* Source text
The Elohim ("god" in Hebrew) are immortal beings of pure Earthpower, also referred to as the silvan fey folk of the Land in spite of their bearing no resemblance whatsoever to traditional forest elves.
The fluid essences of the Elohim allow them to shapeshift into any form conceivable. Judging by their psychedelic choices, they have some eternal magic mushroom juice flowing through their substance as well. When communing with stable Earth beings, they prefer a human shape of ethereal beauty wearing a selection of questionable outfits. The original cover of The One Tree informs the reader that these consist of garish, ragged muumuus the atrocity of which makes even the whimsical wights blush.
If one word were used to sum up the Elohim, it'd be "haughty". Or "egocentric". Or possibly "disdainful". Or maybe "superelegant". Or even "übercool". The fact remains that these eldritch beings are so far up themselves that they generally consider all worldly matters far too mundane and grubby for them to get their perfectly manicured hands on. Very occasionally, if there is a situation that might cause the cosmos to fall to rack and ruin, the Elohim will finally deign to get involved, pretty much because they abhor the concept of messiness and let's face it, any Ragnarøkkr-like world-ending catastrophe is liable to cramp their style.

* Instructions for the task
Please rewrite the Elohim text from "If one word" to "cramp their style.", putting "universe" in place of "cosmos".

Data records
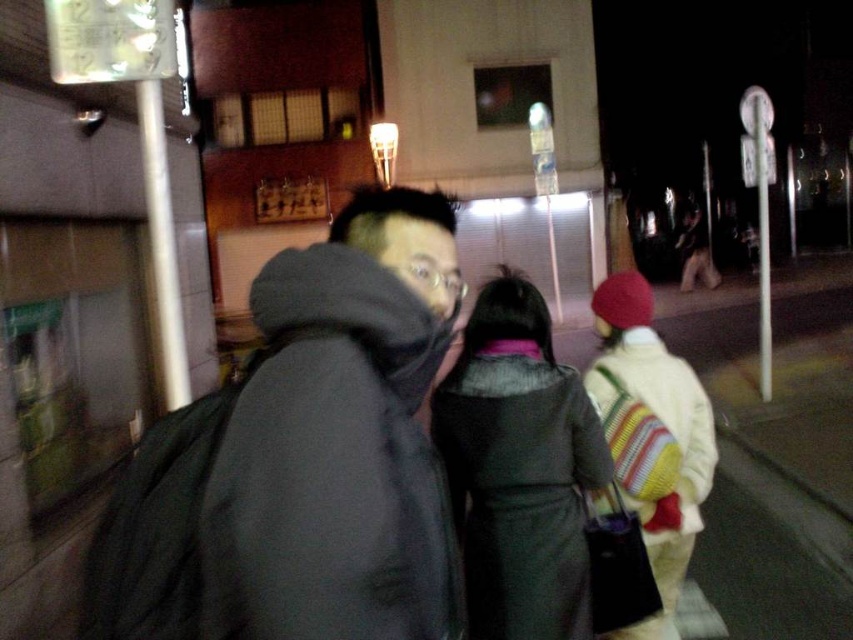
You are standing in the nighttime urban scene and want to reach the point at coordinates point (258,624). If your average walking pace is 3 feet per second, how many seconds will it take you to reach that point?

The distance between point (258,624) and the viewer is 34.86 inches. Converting inches to feet, 34.86 inches is approximately 2.905 feet. At a pace of 3 feet per second, it would take roughly 0.968 seconds to reach the point. Rounded to two decimal places, that is approximately 0.97 seconds.

Based on the scene description, which object is shorter between the dark gray hooded jacket at center and the dark gray wool coat at center?

The dark gray hooded jacket at center is shorter than the dark gray wool coat at center according to the description.

You are standing in the middle of the street in this nighttime scene. There are two points marked on the image. The first point is at coordinates point (282, 452) and the second point is at point (512, 547). Which of these two points is closer to you?

Point (282, 452) is closer to the viewer than point (512, 547).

* Answer
If one word were used to sum up the Elohim, it'd be "haughty". Or "egocentric". Or possibly "disdainful". Or maybe "superelegant". Or even "übercool". The fact remains that these eldritch beings are so far up themselves that they generally consider all worldly matters far too mundane and grubby for them to get their perfectly manicured hands on. Very occasionally, if there is a situation that might cause the universe to fall to rack and ruin, the Elohim will finally deign to get involved, pretty much because they abhor the concept of messiness and let's face it, any Ragnarøkkr-like world-ending catastrophe is liable to cramp their style.